Karen, thank you very much for a thoughtful answer... and for avoiding any temptation to respond with irritation rather than, as becomes us a Friends, in a spirit of Peace. I'm very grateful for your response!

New Quaker, I think your assumptions, that Pagans who are drawn to and/or become members of Quaker meetings are hostile to Christ or Christianity are understandable, but do not fit my experience or that of many Pagan Quakers I know. It's pretty clear that we will not be friendly to literalistic, fundamentalist readings of the Bible... but the degree to which that represents Christianity is much debated even among those who self-identify as Christian.

Is the Light of Friends Christ? If so, let me go on record as being pro-Christ, loving Christ, and deeply desiring to follow Christ in all things, even beyond the love I have felt (and still feel) for the Pagan gods I have worshiped for twenty years.

I don't call myself Christian because, despite how I feel about the Light of Friends, I have never yet received a clear personal sense either that that Light is Christ--or is Christ and only Christ--and because I do preserve that deep love and respect for the gods and goddesses of the natural world. This may, quite arguably, make me either confused or heretical... but I don't think I can be classed as hostile.

Moreover, far from wishing to infiltrate and remodel Quakers, I want merely to join in fellowship with other Friends. I find myself, at least, with no need to incorporate elements of Pagan worship into my practice as a Quaker; rather, I tend to carry with me my Quaker practices into Pagan venues when I am there, creating opportunities for my Pagan community to worship in the manner of Friends at festivals I attend.

I'm not claiming to speak for other Pagans drawn to Quaker practice and community, because we're at least as diverse a bunch as Quakers generally. But I will say that I personally am actively working to learn and master Quaker disciplines of community life, and, if I do not find it natural to couch my spiritual understandings in Christian language, to be open to hearing you speak your understandings in that language.

I do not ask my Quaker community to adapt to my presence. If my presence changes my community, I am doing all I can to ensure that those changes are in accord with the wishes of Spirit, not my personal desires and intentions.

Does that clarify anything? Hope so.

Blessed be.

Pitch313 said...

As a practicing polytheist Pagan, I try to be careful about the personalities and names of deities that I encounter or choose to work with or ask/accept guidance from.

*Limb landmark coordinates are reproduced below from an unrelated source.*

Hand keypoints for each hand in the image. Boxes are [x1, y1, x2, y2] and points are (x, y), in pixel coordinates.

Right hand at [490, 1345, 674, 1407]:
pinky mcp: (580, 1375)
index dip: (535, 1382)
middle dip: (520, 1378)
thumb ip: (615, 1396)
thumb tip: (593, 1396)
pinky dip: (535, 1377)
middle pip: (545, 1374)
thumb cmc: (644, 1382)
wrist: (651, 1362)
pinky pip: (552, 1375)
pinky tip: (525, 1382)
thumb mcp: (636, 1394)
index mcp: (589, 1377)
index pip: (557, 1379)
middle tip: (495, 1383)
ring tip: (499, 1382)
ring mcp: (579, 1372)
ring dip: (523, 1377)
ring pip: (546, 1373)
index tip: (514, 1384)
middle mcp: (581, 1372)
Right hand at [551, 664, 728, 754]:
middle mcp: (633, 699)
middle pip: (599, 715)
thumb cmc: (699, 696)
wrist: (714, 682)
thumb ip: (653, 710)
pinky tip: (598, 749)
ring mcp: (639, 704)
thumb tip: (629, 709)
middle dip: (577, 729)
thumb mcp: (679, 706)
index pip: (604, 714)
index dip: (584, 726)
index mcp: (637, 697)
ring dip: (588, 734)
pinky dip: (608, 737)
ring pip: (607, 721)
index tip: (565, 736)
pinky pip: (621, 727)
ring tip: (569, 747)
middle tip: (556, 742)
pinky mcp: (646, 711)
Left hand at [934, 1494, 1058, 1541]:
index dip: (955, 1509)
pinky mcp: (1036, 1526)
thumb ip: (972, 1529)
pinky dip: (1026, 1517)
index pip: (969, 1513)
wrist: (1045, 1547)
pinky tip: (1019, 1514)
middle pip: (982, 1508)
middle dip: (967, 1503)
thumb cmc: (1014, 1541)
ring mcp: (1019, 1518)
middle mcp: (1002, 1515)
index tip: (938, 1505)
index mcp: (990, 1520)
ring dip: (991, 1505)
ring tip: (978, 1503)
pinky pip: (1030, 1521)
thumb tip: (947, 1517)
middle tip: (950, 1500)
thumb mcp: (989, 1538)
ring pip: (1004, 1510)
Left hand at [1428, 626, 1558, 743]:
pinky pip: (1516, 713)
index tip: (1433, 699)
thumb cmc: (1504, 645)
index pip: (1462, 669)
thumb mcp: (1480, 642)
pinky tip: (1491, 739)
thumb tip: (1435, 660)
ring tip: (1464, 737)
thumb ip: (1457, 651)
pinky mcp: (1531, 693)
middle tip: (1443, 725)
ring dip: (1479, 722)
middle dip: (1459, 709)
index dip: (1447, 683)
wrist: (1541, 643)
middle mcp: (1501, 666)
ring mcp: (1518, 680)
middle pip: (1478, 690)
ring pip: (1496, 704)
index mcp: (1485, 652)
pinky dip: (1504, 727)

The sum of my experience is that deities are not all the same, and that their possible ultimate identity in the unknowable one does nothing to alter this situation. Different deities are different, and they treat us humans differently.

Because I have few links to Christianity, I find that I rarely use terms like "God"--carrying any Biblical connotations--in my own practice. The deity associated with Christianity (if I may say it this way) that I have that most affinty with is Mary. So maybe when I talk about Goddess, I'm doing what you're talking about as you say God.